QUESTIONS:
- a) Name the kinds of respondents that the passage on enterprise cloud adoption says took part in the RightScale survey.
- b) Resume the passage on enterprise cloud adoption, picking up after its final sentence.

EXERCISE TEXT:

'''

The survey also discovered that the cloud has been moving from shadow IT to enterprise IT management. Today, it's the CIO and executive suite that are making the majority of cloud spending decisions and taking the lead to bring cloud services to their organization.

"The tide of enterprise cloud adoption has shifted from shadow IT to strategic adoption led by central IT teams," said Michael Crandell, RightScale's CEO, in a statement. "As enterprise IT has become more open to public cloud and more comfortable with cloud security, it is now in a strong position to broker cloud services to internal customers and drive cloud adoption forward. In the next year organizations expect to shift more workloads to cloud, with public cloud workloads growing faster than private cloud."

RightScale conducted the survey in January 2015. In it, RightScale questioned technical professionals across a broad cross-section of organizations about their adoption of cloud computing. The 930 respondents range from technical executives to managers and practitioners and represent organizations of varying sizes across many industries.

'''

DATASET EXCERPTS:
'''

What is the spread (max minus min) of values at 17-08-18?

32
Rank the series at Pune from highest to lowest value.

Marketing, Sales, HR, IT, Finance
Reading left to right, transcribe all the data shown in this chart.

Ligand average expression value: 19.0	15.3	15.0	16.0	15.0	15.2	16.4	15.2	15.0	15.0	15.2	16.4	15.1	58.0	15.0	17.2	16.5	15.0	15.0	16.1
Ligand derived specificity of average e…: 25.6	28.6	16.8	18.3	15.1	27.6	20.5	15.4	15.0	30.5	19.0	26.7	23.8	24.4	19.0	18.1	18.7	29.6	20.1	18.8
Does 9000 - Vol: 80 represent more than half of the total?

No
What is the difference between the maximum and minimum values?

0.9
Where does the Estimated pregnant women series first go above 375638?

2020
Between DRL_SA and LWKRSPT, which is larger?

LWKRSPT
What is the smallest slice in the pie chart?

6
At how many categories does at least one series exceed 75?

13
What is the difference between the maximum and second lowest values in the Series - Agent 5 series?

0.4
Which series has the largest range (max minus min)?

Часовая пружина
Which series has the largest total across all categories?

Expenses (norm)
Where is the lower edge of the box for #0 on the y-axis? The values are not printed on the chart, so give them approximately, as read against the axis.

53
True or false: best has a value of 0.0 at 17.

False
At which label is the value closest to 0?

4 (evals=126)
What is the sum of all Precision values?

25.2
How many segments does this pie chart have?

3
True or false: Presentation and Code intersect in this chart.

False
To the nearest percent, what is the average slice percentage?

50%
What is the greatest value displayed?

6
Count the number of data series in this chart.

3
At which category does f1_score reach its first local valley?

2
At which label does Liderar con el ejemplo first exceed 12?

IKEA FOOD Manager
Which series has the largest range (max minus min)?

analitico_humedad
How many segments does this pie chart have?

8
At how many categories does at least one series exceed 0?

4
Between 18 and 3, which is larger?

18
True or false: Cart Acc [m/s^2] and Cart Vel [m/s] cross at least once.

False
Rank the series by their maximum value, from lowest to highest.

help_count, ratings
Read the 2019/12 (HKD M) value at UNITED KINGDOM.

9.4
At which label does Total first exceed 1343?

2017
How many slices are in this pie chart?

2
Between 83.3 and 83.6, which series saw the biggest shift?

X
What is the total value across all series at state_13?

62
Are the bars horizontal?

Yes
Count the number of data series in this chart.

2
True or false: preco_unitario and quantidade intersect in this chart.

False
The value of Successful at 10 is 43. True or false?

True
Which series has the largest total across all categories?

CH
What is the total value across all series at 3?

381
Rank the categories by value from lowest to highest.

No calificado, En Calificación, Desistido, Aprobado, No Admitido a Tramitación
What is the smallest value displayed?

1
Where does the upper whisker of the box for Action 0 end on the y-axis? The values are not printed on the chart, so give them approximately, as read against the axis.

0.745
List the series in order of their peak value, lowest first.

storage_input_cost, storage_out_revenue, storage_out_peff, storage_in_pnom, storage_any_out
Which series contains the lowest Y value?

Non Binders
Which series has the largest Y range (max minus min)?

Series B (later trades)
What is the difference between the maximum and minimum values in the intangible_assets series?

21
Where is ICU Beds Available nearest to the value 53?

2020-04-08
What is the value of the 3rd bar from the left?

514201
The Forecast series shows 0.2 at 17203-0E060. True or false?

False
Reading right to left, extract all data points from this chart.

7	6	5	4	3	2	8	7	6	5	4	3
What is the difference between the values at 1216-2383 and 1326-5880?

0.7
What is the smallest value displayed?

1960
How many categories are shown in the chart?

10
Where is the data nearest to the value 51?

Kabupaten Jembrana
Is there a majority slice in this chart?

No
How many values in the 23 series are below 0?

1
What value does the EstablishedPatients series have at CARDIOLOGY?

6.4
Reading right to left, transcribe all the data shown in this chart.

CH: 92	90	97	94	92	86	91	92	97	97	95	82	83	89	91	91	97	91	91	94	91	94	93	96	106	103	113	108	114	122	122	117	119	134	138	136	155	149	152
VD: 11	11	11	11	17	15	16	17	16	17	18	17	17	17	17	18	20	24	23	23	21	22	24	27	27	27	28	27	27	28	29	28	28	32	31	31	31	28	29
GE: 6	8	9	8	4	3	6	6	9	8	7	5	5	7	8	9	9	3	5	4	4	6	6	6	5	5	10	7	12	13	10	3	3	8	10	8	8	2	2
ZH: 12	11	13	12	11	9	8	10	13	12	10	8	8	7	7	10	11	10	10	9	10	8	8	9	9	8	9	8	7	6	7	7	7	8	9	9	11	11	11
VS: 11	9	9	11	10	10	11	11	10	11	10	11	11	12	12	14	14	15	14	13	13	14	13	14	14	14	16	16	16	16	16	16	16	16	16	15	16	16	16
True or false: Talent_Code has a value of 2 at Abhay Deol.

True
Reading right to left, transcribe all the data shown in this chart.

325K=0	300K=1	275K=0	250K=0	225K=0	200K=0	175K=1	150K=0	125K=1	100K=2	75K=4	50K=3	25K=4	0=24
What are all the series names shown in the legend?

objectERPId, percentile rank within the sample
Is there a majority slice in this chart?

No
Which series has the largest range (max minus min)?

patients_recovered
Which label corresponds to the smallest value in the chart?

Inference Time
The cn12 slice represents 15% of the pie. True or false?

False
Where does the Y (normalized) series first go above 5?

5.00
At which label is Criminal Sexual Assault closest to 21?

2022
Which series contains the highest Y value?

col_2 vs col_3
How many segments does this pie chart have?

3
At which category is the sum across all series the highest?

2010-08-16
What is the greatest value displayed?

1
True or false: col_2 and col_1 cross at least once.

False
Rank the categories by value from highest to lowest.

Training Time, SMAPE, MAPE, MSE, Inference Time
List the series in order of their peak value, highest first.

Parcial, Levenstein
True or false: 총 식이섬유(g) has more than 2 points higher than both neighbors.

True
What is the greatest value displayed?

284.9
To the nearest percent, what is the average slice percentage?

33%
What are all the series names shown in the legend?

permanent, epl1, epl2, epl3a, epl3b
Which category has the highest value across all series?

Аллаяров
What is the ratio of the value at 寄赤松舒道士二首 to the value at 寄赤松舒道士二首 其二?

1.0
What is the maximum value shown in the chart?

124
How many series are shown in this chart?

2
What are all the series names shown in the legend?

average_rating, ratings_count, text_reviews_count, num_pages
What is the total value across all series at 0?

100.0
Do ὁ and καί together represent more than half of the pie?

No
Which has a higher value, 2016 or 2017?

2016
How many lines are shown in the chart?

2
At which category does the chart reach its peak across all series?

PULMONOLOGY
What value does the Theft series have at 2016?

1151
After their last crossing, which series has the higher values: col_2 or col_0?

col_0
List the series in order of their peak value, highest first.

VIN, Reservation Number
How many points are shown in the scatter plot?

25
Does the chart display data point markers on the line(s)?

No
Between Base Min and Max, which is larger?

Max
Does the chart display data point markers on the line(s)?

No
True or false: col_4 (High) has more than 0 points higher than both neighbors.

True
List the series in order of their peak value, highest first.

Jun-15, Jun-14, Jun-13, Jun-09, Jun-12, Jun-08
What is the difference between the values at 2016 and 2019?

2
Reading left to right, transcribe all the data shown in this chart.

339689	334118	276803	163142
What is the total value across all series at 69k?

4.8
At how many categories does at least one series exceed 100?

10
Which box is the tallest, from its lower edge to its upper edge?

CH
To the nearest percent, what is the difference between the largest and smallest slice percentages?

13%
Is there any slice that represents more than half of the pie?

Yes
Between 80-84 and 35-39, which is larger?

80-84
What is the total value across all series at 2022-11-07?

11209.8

'''

ANSWERS:
- a) technical executives, managers, practitioners

- b)
The RightScale 2015 State of the Cloud Report highlights include:

Hybrid cloud is the preferred strategy: 93 percent of organizations surveyed are running applications or experimenting with infrastructure-as-a-service (IaaS). At the same time, 82 percent of enterprises have a hybrid cloud strategy. That's up from 74 percent in 2014. Public clouds are used by more organizations, 88 percent, while private cloud, 63 percent, run more workloads. That said, only 13 percent of enterprises run more than 1,000 Virtual Machines (VMs) in public cloud, while 22 percent of organizations run more than 1,000 VMs in private cloud. In other words, private cloud users tend to use their clouds more.

Still lots of room for software-as-service (SaaS): While 68 percent of enterprises run SaaS apps, less than a fifth are running their application portfolio in the cloud. At the same time, 55 percent of enterprises report that a significant portion of their existing application portfolio have been built with cloud-friendly architectures. In short, we can expect to see software-as-a-service (SaaS) to continue to grow.

DevOps rises, Docker soars: Overall DevOps adoption has risen to 66 percent, with enterprises reaching 71 percent. The most popular DevOps programs, Chef and Puppet, are used by 28 and 24 percent of organizations respectively. As for containers, Docker, in its first year, is already used by 13 percent of organizations with a whopping 35 percent of companies planning to deploy it.

IT management take cloud services' reins: 62 percent of enterprises report that central IT makes the majority of cloud spending decisions. 43 percent of them are offering a self-service portal for access to cloud services, with an additional 41 percent planning or developing a portal.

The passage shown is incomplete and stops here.